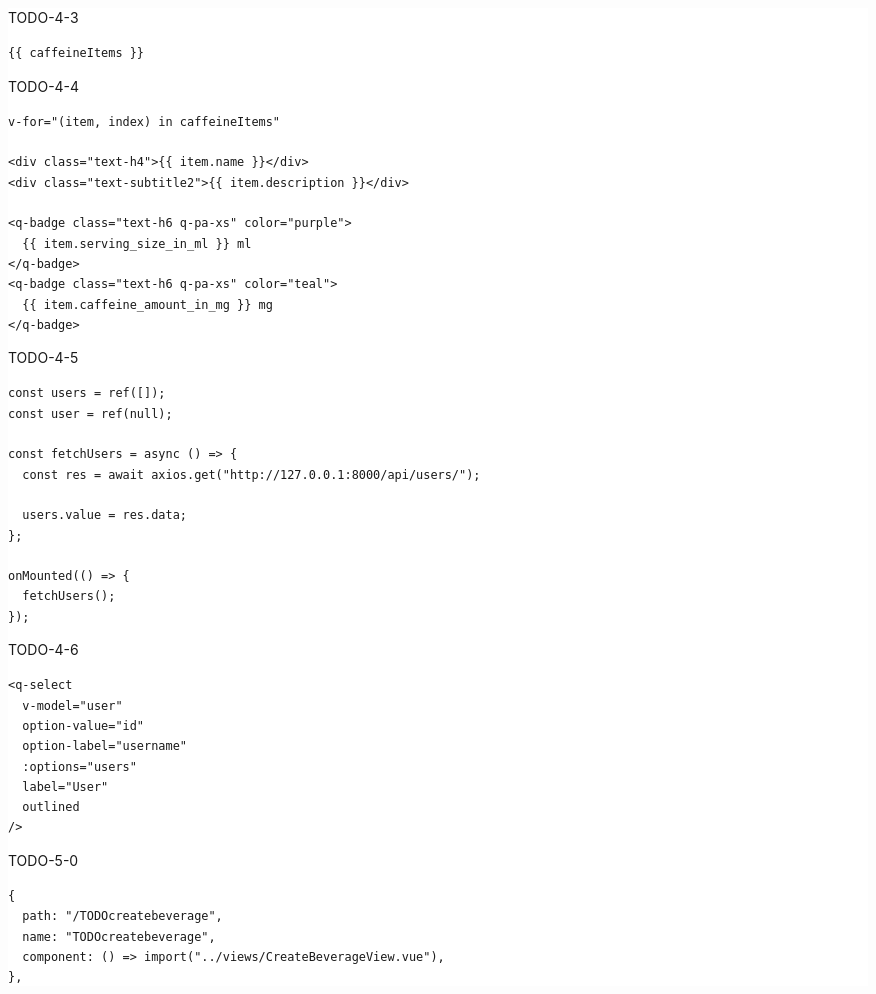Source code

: TODO-4-3

```
{{ caffeineItems }}
```

TODO-4-4

```
v-for="(item, index) in caffeineItems"

<div class="text-h4">{{ item.name }}</div>
<div class="text-subtitle2">{{ item.description }}</div>

<q-badge class="text-h6 q-pa-xs" color="purple">
  {{ item.serving_size_in_ml }} ml
</q-badge>
<q-badge class="text-h6 q-pa-xs" color="teal">
  {{ item.caffeine_amount_in_mg }} mg
</q-badge>
```

TODO-4-5

```
const users = ref([]);
const user = ref(null);

const fetchUsers = async () => {
  const res = await axios.get("http://127.0.0.1:8000/api/users/");

  users.value = res.data;
};

onMounted(() => {
  fetchUsers();
});
```

TODO-4-6

```
<q-select
  v-model="user"
  option-value="id"
  option-label="username"
  :options="users"
  label="User"
  outlined
/>
```

TODO-5-0

```
{
  path: "/TODOcreatebeverage",
  name: "TODOcreatebeverage",
  component: () => import("../views/CreateBeverageView.vue"),
},
```
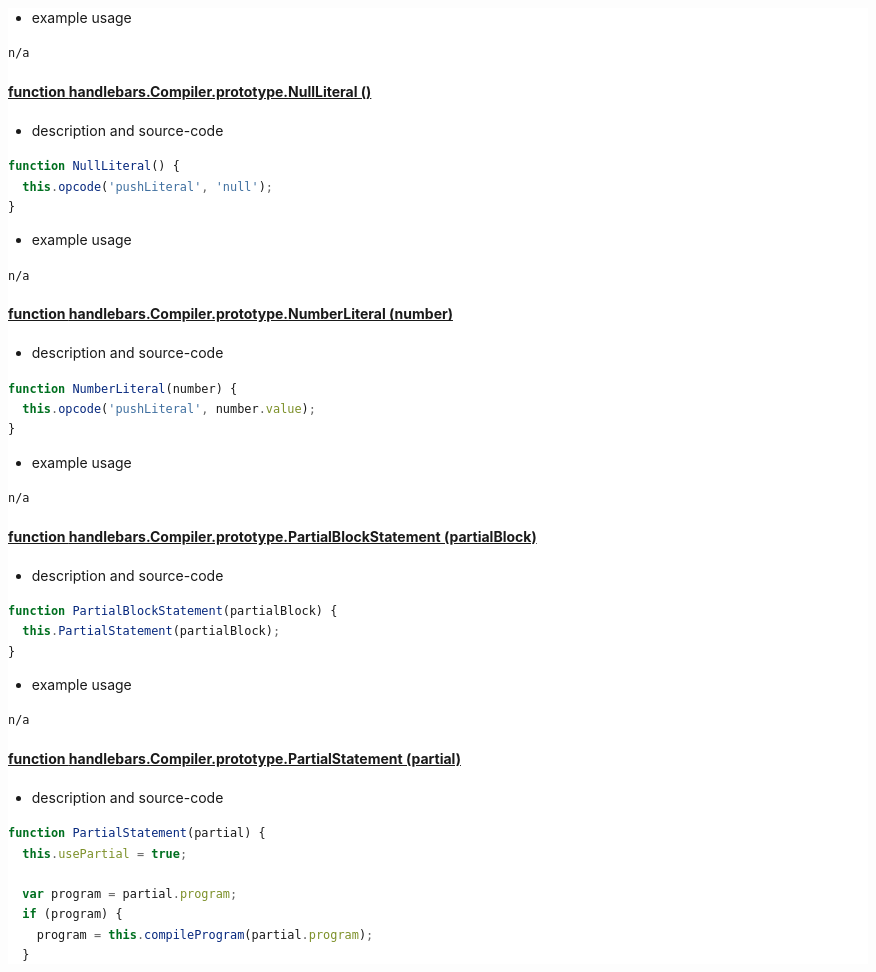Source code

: - example usage
```shell
n/a
```

#### <a name="apidoc.element.handlebars.Compiler.prototype.NullLiteral"></a>[function <span class="apidocSignatureSpan">handlebars.Compiler.prototype.</span>NullLiteral ()](#apidoc.element.handlebars.Compiler.prototype.NullLiteral)
- description and source-code
```javascript
function NullLiteral() {
  this.opcode('pushLiteral', 'null');
}
```
- example usage
```shell
n/a
```

#### <a name="apidoc.element.handlebars.Compiler.prototype.NumberLiteral"></a>[function <span class="apidocSignatureSpan">handlebars.Compiler.prototype.</span>NumberLiteral (number)](#apidoc.element.handlebars.Compiler.prototype.NumberLiteral)
- description and source-code
```javascript
function NumberLiteral(number) {
  this.opcode('pushLiteral', number.value);
}
```
- example usage
```shell
n/a
```

#### <a name="apidoc.element.handlebars.Compiler.prototype.PartialBlockStatement"></a>[function <span class="apidocSignatureSpan">handlebars.Compiler.prototype.</span>PartialBlockStatement (partialBlock)](#apidoc.element.handlebars.Compiler.prototype.PartialBlockStatement)
- description and source-code
```javascript
function PartialBlockStatement(partialBlock) {
  this.PartialStatement(partialBlock);
}
```
- example usage
```shell
n/a
```

#### <a name="apidoc.element.handlebars.Compiler.prototype.PartialStatement"></a>[function <span class="apidocSignatureSpan">handlebars.Compiler.prototype.</span>PartialStatement (partial)](#apidoc.element.handlebars.Compiler.prototype.PartialStatement)
- description and source-code
```javascript
function PartialStatement(partial) {
  this.usePartial = true;

  var program = partial.program;
  if (program) {
    program = this.compileProgram(partial.program);
  }

```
------------------------------
| Task objective |
Your reply should hold every line above exactly as written and none of the pictures.

| Reply |
Source code

: TODO-4-3

```
{{ caffeineItems }}
```

TODO-4-4

```
v-for="(item, index) in caffeineItems"

<div class="text-h4">{{ item.name }}</div>
<div class="text-subtitle2">{{ item.description }}</div>

<q-badge class="text-h6 q-pa-xs" color="purple">
  {{ item.serving_size_in_ml }} ml
</q-badge>
<q-badge class="text-h6 q-pa-xs" color="teal">
  {{ item.caffeine_amount_in_mg }} mg
</q-badge>
```

TODO-4-5

```
const users = ref([]);
const user = ref(null);

const fetchUsers = async () => {
  const res = await axios.get("http://127.0.0.1:8000/api/users/");

  users.value = res.data;
};

onMounted(() => {
  fetchUsers();
});
```

TODO-4-6

```
<q-select
  v-model="user"
  option-value="id"
  option-label="username"
  :options="users"
  label="User"
  outlined
/>
```

TODO-5-0

```
{
  path: "/TODOcreatebeverage",
  name: "TODOcreatebeverage",
  component: () => import("../views/CreateBeverageView.vue"),
},
```
Source code

: - example usage
```shell
n/a
```

#### <a name="apidoc.element.handlebars.Compiler.prototype.NullLiteral"></a>[function <span class="apidocSignatureSpan">handlebars.Compiler.prototype.</span>NullLiteral ()](#apidoc.element.handlebars.Compiler.prototype.NullLiteral)
- description and source-code
```javascript
function NullLiteral() {
  this.opcode('pushLiteral', 'null');
}
```
- example usage
```shell
n/a
```

#### <a name="apidoc.element.handlebars.Compiler.prototype.NumberLiteral"></a>[function <span class="apidocSignatureSpan">handlebars.Compiler.prototype.</span>NumberLiteral (number)](#apidoc.element.handlebars.Compiler.prototype.NumberLiteral)
- description and source-code
```javascript
function NumberLiteral(number) {
  this.opcode('pushLiteral', number.value);
}
```
- example usage
```shell
n/a
```

#### <a name="apidoc.element.handlebars.Compiler.prototype.PartialBlockStatement"></a>[function <span class="apidocSignatureSpan">handlebars.Compiler.prototype.</span>PartialBlockStatement (partialBlock)](#apidoc.element.handlebars.Compiler.prototype.PartialBlockStatement)
- description and source-code
```javascript
function PartialBlockStatement(partialBlock) {
  this.PartialStatement(partialBlock);
}
```
- example usage
```shell
n/a
```

#### <a name="apidoc.element.handlebars.Compiler.prototype.PartialStatement"></a>[function <span class="apidocSignatureSpan">handlebars.Compiler.prototype.</span>PartialStatement (partial)](#apidoc.element.handlebars.Compiler.prototype.PartialStatement)
- description and source-code
```javascript
function PartialStatement(partial) {
  this.usePartial = true;

  var program = partial.program;
  if (program) {
    program = this.compileProgram(partial.program);
  }

```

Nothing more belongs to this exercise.